# Weird sounding Rli-8s



## f150ff (Feb 12, 2007)

I have two Rli-8s in a ported box and something just isnt sounding right. I have 350 watts going to each woofer , they sound like something is slapping. I used a multimeter to check impedance they measured at 4ohms which is good. I had a JL500/1 hooked up and after a couple of songs it shuts down the amp. So i put my Memphis 1100D on it and it never shutdown. Need a little help here brothers. Do you think the woofers are blown?


----------



## danssoslow (Nov 28, 2006)

Is lead slap possible with these?


----------



## f150ff (Feb 12, 2007)

I think you may be right. What can i do bout that?
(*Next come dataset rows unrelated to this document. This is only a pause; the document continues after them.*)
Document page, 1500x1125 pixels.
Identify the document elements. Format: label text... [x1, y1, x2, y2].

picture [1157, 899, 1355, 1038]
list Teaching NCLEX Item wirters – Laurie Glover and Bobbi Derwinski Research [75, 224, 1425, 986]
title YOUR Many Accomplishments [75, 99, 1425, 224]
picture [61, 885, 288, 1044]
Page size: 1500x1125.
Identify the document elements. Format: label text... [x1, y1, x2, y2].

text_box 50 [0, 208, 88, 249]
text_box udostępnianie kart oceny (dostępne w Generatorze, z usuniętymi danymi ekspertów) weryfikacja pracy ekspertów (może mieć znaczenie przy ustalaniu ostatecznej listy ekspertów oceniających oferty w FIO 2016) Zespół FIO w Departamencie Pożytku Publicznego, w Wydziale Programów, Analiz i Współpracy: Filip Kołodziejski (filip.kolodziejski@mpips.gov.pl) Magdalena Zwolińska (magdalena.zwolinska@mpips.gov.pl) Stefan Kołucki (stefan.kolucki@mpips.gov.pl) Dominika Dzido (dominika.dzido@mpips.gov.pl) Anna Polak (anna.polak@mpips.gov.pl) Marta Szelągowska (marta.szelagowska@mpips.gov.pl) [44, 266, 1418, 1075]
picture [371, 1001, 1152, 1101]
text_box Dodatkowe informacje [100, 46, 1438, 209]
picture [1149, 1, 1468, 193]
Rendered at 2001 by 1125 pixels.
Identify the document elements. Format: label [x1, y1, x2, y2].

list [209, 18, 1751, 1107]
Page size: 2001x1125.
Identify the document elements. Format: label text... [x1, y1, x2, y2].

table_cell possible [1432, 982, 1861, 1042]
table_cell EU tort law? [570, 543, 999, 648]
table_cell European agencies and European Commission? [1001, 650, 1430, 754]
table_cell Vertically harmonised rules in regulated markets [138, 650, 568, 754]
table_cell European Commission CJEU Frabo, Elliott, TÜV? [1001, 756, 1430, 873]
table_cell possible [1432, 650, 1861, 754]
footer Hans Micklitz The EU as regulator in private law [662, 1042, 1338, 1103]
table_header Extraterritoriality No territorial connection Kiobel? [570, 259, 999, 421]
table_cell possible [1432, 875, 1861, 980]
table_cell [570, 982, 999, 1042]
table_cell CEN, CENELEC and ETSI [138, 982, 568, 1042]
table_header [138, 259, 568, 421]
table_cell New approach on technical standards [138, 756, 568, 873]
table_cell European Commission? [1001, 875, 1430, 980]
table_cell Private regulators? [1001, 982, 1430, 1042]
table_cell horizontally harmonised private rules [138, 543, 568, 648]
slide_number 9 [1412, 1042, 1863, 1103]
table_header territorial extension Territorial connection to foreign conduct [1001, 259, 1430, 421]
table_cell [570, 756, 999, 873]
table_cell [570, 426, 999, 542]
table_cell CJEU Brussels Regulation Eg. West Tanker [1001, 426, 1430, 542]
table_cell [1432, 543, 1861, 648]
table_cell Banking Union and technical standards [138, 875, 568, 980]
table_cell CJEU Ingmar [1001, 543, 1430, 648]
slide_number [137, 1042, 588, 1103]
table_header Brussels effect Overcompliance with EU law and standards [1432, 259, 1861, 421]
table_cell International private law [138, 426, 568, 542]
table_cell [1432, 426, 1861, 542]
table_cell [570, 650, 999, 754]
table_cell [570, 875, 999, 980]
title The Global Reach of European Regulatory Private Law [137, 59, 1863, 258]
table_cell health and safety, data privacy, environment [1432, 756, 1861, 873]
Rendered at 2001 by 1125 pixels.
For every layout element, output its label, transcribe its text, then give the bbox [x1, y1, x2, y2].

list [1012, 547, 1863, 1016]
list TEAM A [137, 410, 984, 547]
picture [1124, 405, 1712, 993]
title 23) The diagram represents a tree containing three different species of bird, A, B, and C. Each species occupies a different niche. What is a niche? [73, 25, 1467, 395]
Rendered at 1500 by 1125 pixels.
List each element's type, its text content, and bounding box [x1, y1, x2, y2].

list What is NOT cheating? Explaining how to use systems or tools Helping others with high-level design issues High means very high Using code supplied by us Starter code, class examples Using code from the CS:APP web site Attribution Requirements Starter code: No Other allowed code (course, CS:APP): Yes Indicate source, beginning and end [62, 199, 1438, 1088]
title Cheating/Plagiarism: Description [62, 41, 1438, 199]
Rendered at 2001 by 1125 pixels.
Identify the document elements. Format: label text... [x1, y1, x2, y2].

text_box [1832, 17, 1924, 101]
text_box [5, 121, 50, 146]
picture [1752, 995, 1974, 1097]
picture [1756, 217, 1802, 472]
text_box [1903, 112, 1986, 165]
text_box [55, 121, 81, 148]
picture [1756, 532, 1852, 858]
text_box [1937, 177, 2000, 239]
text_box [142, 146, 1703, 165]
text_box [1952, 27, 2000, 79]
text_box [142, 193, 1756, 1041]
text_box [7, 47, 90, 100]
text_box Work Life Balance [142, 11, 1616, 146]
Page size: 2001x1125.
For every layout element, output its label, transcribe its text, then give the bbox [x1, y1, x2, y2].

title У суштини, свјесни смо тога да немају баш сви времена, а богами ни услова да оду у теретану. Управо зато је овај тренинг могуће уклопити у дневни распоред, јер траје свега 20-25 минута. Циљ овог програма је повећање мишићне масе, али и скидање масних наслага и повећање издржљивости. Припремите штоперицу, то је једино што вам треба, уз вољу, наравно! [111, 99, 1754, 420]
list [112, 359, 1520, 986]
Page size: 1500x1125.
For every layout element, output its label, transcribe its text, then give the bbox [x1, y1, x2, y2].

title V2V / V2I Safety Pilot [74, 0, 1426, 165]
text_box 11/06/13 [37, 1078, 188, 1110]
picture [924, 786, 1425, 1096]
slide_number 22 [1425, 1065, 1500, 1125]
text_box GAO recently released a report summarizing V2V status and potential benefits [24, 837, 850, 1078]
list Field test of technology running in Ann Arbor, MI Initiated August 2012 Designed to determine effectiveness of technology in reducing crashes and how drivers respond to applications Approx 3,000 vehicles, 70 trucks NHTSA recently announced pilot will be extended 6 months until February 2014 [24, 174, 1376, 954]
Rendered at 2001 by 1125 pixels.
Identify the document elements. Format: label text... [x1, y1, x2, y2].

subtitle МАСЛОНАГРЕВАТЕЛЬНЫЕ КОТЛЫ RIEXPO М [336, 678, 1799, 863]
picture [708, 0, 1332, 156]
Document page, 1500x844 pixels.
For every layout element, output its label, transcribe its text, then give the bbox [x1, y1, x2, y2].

I didnt even think bout that,


----------



## danssoslow (Nov 28, 2006)

Small dab of hot glue to secure them to the spider? I know I've seen a solution to this before; but I'm in brain fart mode right now.


----------



## f150ff (Feb 12, 2007)

If you remember please please let me know cause its killing me hearing this noise. If its the tinsel slapping, why did the JL amp cut out?


----------



## danssoslow (Nov 28, 2006)

Because the leads are slapping against an aluminum cone? I'm pulling that one straight out of my ass; and thinking about it now, I thought sewn in tinsel leads were a big thing with TC Sounds, so that may not be your issue at all.

Pull the sub and check for signs of the coil rubbing the top plate. Have another sub to A/B against and check the amp out?


----------



## wenn_du_weinst (Jan 2, 2010)

if they are long enough you can sew them to spider


----------